## TO DO
Word for word, restate the lines from the start of the data down to the line with "Over the last", both included.

[Stored data entries]
[Start of Attachment]

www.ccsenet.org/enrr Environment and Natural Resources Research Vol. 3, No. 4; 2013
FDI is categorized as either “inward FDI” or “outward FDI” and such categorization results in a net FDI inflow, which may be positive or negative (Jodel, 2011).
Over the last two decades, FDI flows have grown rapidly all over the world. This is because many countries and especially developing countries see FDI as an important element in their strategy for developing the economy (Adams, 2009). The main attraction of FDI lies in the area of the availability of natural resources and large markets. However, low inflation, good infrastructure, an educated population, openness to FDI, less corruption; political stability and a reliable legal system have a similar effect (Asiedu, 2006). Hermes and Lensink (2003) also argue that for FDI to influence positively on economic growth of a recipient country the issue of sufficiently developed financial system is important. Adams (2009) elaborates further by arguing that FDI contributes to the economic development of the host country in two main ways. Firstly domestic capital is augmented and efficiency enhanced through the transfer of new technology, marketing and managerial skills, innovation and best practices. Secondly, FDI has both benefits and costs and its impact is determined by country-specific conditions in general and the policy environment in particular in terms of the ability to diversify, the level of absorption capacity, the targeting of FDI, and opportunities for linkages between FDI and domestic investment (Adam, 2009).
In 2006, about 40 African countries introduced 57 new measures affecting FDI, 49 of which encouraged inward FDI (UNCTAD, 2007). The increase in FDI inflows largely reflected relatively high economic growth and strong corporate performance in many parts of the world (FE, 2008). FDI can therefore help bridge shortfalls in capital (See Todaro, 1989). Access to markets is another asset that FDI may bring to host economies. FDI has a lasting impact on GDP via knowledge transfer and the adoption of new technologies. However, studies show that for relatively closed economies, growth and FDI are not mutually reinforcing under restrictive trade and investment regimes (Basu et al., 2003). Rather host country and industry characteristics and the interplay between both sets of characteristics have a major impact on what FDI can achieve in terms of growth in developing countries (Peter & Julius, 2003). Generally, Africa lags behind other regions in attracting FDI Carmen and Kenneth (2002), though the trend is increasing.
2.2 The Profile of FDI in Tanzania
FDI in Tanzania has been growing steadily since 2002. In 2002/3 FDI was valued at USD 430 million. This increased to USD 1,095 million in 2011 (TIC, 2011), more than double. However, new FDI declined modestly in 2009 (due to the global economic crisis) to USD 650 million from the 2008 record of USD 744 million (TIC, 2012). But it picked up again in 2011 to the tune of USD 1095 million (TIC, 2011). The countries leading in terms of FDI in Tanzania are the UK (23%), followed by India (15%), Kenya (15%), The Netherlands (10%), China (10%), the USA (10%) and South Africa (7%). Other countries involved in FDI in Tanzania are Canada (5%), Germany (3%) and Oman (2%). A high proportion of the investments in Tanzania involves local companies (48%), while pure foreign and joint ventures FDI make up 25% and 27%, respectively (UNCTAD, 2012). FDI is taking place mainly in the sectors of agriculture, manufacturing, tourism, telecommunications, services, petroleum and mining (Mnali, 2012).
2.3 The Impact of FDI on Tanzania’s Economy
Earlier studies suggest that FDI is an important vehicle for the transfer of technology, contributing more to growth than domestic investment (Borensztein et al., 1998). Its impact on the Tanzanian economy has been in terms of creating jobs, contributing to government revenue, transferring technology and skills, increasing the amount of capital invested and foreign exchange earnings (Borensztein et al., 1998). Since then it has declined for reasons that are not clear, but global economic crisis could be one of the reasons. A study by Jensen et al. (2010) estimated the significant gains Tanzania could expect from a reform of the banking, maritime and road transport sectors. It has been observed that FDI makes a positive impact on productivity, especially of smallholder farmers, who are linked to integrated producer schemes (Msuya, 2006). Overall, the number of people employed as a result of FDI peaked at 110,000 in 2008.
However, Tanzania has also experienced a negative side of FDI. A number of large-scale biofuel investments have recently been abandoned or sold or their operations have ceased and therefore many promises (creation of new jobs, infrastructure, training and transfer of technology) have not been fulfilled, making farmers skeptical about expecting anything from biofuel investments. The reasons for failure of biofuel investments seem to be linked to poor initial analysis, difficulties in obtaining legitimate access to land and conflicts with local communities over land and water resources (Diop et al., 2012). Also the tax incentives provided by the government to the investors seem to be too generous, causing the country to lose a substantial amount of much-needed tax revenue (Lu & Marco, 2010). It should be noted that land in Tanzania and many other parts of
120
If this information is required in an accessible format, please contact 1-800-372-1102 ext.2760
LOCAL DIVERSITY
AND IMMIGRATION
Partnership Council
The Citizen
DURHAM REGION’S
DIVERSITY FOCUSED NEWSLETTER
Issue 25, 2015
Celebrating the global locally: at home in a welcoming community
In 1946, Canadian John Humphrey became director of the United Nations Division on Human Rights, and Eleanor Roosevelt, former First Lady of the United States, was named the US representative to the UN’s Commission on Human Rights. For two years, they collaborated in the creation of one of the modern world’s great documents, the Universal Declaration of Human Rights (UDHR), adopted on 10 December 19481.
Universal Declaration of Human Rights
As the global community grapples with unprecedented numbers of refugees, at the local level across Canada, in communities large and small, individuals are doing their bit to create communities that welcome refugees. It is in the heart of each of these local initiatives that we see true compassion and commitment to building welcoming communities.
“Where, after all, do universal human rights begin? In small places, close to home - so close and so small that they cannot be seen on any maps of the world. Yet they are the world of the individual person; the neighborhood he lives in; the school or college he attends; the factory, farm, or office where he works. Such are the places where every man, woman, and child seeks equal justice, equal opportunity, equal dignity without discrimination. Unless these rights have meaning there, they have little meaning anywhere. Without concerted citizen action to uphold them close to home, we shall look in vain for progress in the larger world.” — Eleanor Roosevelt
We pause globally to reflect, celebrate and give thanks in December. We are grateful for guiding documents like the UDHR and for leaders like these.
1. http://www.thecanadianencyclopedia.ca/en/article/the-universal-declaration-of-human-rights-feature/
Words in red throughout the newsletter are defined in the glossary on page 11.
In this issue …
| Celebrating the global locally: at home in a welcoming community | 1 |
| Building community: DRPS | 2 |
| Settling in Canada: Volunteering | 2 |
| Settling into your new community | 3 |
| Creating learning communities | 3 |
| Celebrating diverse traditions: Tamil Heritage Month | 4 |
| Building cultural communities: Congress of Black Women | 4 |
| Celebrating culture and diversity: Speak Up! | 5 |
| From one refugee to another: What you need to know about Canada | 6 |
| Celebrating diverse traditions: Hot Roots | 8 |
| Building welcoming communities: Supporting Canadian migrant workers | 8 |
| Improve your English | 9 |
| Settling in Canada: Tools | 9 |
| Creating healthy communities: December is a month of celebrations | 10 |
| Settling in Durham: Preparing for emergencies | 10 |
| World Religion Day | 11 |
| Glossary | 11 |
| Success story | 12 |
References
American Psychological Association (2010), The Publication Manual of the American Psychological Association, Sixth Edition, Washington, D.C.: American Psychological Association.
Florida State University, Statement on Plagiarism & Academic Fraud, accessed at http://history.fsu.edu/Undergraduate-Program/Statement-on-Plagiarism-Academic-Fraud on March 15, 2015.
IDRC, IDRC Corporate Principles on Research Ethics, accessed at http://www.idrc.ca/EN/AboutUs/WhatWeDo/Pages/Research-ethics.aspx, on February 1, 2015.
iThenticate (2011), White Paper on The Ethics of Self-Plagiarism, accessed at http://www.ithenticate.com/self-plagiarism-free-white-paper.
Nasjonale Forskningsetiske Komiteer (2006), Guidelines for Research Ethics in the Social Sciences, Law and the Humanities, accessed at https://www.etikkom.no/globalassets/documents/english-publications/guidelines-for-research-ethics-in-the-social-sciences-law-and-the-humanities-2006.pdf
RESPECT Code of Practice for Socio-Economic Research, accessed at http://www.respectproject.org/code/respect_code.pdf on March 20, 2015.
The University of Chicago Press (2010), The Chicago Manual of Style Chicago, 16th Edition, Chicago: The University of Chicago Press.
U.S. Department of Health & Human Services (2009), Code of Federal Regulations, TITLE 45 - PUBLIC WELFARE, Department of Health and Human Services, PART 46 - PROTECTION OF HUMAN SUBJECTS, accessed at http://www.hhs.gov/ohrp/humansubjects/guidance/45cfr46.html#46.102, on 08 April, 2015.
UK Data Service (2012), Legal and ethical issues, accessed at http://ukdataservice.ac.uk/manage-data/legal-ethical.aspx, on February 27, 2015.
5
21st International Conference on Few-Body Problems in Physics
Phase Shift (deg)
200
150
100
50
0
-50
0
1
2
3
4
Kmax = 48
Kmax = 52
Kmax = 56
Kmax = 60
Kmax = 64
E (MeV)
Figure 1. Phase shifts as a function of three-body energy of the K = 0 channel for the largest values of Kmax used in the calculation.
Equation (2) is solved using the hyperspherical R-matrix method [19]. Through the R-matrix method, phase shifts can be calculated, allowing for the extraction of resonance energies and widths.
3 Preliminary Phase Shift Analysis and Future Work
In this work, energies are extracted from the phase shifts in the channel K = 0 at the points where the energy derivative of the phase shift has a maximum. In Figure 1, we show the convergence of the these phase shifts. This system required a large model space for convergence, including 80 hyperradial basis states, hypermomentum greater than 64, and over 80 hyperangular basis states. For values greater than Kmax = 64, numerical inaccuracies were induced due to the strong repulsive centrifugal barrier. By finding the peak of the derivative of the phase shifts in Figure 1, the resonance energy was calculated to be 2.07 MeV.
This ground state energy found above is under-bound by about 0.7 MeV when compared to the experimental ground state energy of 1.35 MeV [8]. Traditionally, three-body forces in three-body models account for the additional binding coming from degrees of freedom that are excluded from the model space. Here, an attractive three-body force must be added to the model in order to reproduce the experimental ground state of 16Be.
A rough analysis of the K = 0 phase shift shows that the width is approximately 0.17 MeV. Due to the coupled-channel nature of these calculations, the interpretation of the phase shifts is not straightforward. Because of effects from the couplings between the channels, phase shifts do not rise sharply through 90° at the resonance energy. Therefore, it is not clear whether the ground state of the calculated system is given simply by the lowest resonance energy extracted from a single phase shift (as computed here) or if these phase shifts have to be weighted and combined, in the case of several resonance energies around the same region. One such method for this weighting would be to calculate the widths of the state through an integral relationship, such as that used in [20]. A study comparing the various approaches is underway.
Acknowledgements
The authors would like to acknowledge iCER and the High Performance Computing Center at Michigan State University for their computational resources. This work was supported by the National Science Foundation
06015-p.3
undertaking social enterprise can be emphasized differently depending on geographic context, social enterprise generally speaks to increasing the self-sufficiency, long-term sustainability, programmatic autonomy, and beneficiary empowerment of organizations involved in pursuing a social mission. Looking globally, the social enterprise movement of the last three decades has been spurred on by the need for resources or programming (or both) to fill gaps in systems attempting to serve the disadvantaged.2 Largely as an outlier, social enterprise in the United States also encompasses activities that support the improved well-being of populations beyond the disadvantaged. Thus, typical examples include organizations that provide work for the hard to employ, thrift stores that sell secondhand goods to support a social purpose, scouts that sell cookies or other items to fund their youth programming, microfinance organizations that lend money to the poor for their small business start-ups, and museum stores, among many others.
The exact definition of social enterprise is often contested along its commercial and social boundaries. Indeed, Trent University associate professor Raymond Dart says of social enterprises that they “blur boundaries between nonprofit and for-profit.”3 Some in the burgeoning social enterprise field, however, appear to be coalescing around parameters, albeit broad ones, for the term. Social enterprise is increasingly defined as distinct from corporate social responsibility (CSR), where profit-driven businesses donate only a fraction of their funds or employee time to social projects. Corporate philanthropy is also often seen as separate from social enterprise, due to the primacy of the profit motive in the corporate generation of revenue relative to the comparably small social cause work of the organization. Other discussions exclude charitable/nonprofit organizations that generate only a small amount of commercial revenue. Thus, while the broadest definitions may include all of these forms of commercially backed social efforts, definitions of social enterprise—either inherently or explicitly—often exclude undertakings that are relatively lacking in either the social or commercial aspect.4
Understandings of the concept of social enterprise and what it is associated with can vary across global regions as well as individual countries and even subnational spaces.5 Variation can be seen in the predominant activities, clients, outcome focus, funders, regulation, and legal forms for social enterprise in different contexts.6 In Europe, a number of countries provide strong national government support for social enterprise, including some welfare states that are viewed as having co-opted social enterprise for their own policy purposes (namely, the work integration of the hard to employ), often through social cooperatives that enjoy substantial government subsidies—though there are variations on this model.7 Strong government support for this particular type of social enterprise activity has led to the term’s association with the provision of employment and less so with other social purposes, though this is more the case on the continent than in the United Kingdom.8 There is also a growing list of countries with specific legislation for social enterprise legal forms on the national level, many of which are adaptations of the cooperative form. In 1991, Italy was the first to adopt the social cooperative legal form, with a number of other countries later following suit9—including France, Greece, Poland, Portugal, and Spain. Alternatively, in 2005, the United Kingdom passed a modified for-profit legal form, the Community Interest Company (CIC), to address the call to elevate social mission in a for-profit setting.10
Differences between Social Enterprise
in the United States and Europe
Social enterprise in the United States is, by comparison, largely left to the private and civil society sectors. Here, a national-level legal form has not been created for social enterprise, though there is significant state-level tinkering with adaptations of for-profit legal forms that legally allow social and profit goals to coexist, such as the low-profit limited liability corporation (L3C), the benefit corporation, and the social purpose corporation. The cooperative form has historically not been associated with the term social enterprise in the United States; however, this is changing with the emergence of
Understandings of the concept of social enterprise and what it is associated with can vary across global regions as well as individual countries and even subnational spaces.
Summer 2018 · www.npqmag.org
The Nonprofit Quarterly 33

[End of Attachment]

## TASK ANSWER
www.ccsenet.org/enrr Environment and Natural Resources Research Vol. 3, No. 4; 2013
FDI is categorized as either “inward FDI” or “outward FDI” and such categorization results in a net FDI inflow, which may be positive or negative (Jodel, 2011).
Over the last two decades, FDI flows have grown rapidly all over the world. This is because many countries and especially developing countries see FDI as an important element in their strategy for developing the economy (Adams, 2009). The main attraction of FDI lies in the area of the availability of natural resources and large markets. However, low inflation, good infrastructure, an educated population, openness to FDI, less corruption; political stability and a reliable legal system have a similar effect (Asiedu, 2006). Hermes and Lensink (2003) also argue that for FDI to influence positively on economic growth of a recipient country the issue of sufficiently developed financial system is important. Adams (2009) elaborates further by arguing that FDI contributes to the economic development of the host country in two main ways. Firstly domestic capital is augmented and efficiency enhanced through the transfer of new technology, marketing and managerial skills, innovation and best practices. Secondly, FDI has both benefits and costs and its impact is determined by country-specific conditions in general and the policy environment in particular in terms of the ability to diversify, the level of absorption capacity, the targeting of FDI, and opportunities for linkages between FDI and domestic investment (Adam, 2009).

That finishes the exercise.